INPUT DATA =
----------------------------------------

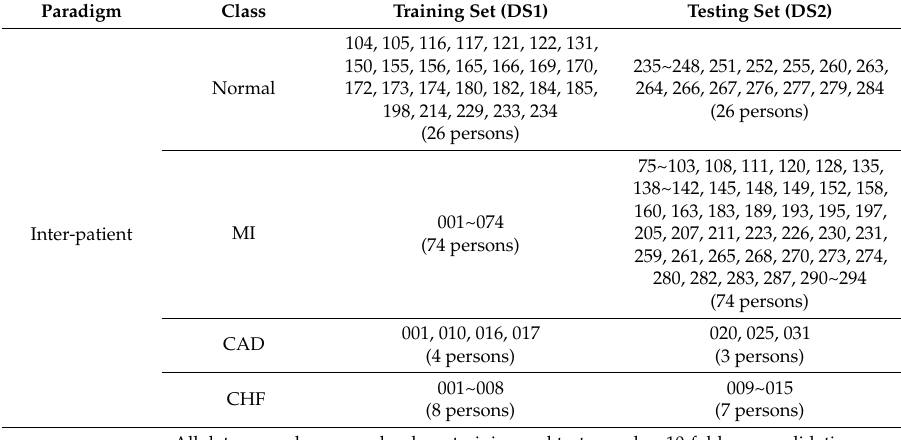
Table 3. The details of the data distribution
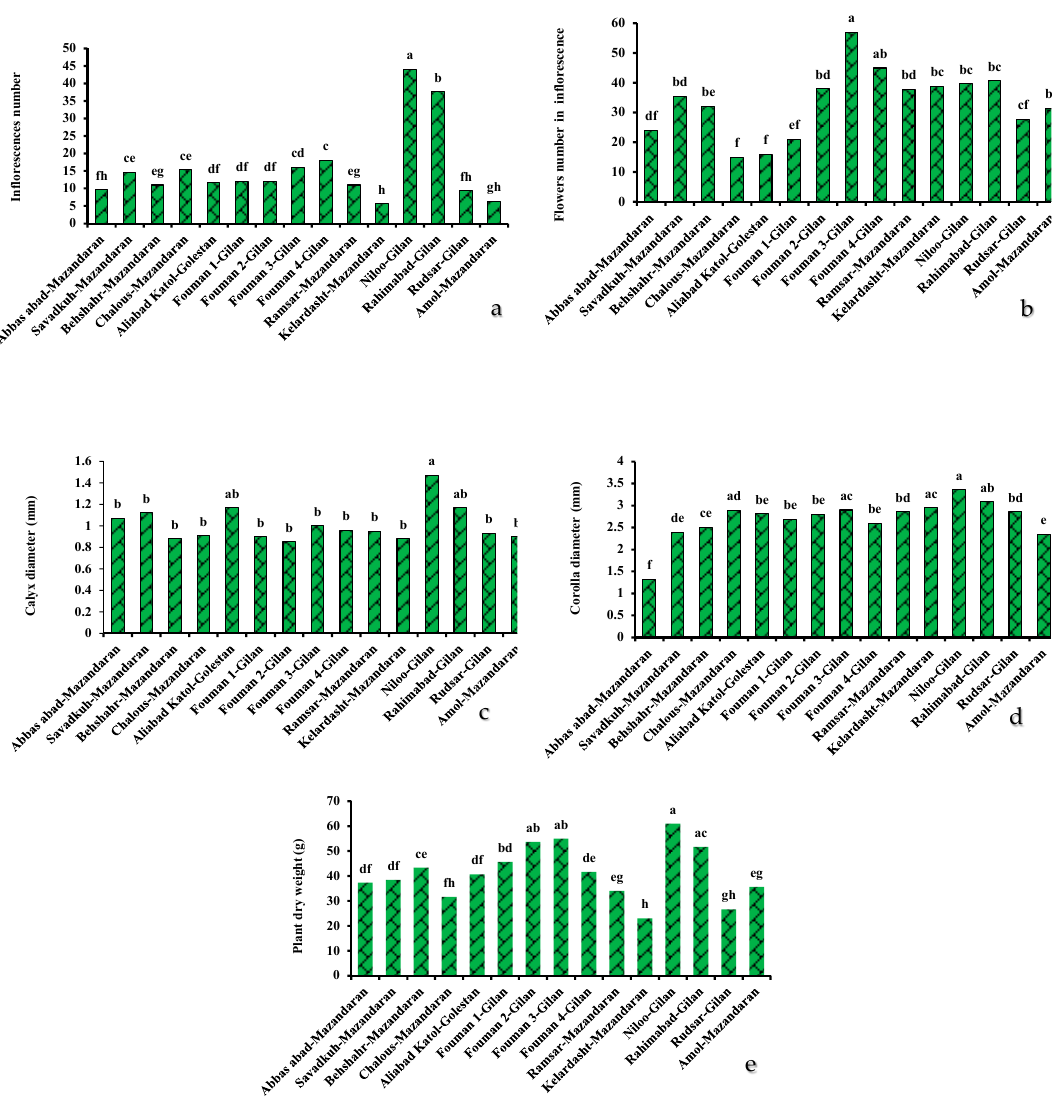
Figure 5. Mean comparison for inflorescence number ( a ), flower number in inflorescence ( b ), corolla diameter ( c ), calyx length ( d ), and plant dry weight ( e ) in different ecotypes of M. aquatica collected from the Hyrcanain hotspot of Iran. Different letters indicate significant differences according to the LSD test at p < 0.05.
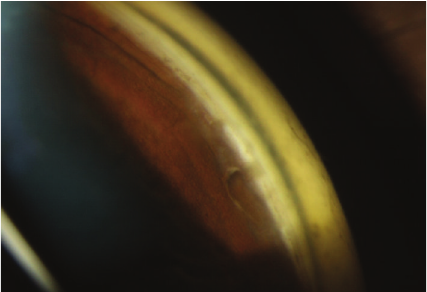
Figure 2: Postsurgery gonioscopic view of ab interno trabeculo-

----------------------------------------

WHAT YOU SHOULD DO = Give back an exact copy of the material above, omitting the pictures.

RESPONSE =
Table 3. The details of the data distribution
Figure 5. Mean comparison for inflorescence number ( a ), flower number in inflorescence ( b ), corolla diameter ( c ), calyx length ( d ), and plant dry weight ( e ) in different ecotypes of M. aquatica collected from the Hyrcanain hotspot of Iran. Different letters indicate significant differences according to the LSD test at p < 0.05.
Figure 2: Postsurgery gonioscopic view of ab interno trabeculo-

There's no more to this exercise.